Work task
Could you turn the lines below into a numbered list, leaving out any blank lines and the pictures?

[Lines from a collection]
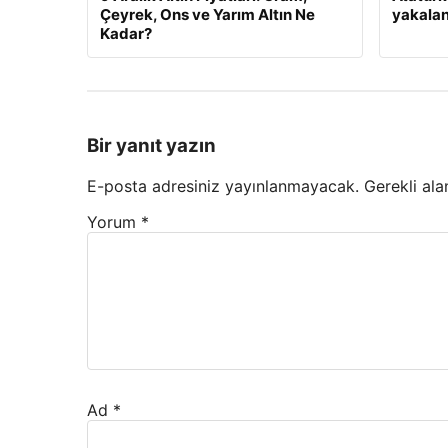
Çeyrek, Ons ve Yarım Altın Ne
yakalan
Kadar?
Bir yanıt yazın
E-posta adresiniz yayınlanmayacak.
Gerekli ala
Yorum
*
Ad
*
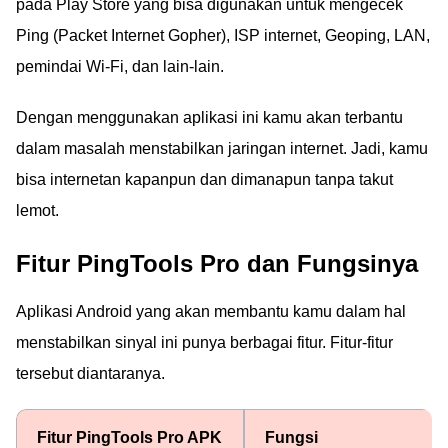
pada Play Store yang bisa digunakan untuk mengecek
Ping (Packet Internet Gopher), ISP internet, Geoping, LAN,
pemindai Wi-Fi, dan lain-lain.
Dengan menggunakan aplikasi ini kamu akan terbantu
dalam masalah menstabilkan jaringan internet. Jadi, kamu
bisa internetan kapanpun dan dimanapun tanpa takut
lemot.
Fitur PingTools Pro dan Fungsinya
Aplikasi Android yang akan membantu kamu dalam hal
menstabilkan sinyal ini punya berbagai fitur. Fitur-fitur
tersebut diantaranya.
Fitur PingTools Pro APK
Fungsi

Result
1. Çeyrek, Ons ve Yarım Altın Ne
2. yakalan
3. Kadar?
4. Bir yanıt yazın
5. E-posta adresiniz yayınlanmayacak.
6. Gerekli ala
7. Yorum
8. *
9. Ad
10. *
11. pada Play Store yang bisa digunakan untuk mengecek
12. Ping (Packet Internet Gopher), ISP internet, Geoping, LAN,
13. pemindai Wi-Fi, dan lain-lain.
14. Dengan menggunakan aplikasi ini kamu akan terbantu
15. dalam masalah menstabilkan jaringan internet. Jadi, kamu
16. bisa internetan kapanpun dan dimanapun tanpa takut
17. lemot.
18. Fitur PingTools Pro dan Fungsinya
19. Aplikasi Android yang akan membantu kamu dalam hal
20. menstabilkan sinyal ini punya berbagai fitur. Fitur-fitur
21. tersebut diantaranya.
22. Fitur PingTools Pro APK
23. Fungsi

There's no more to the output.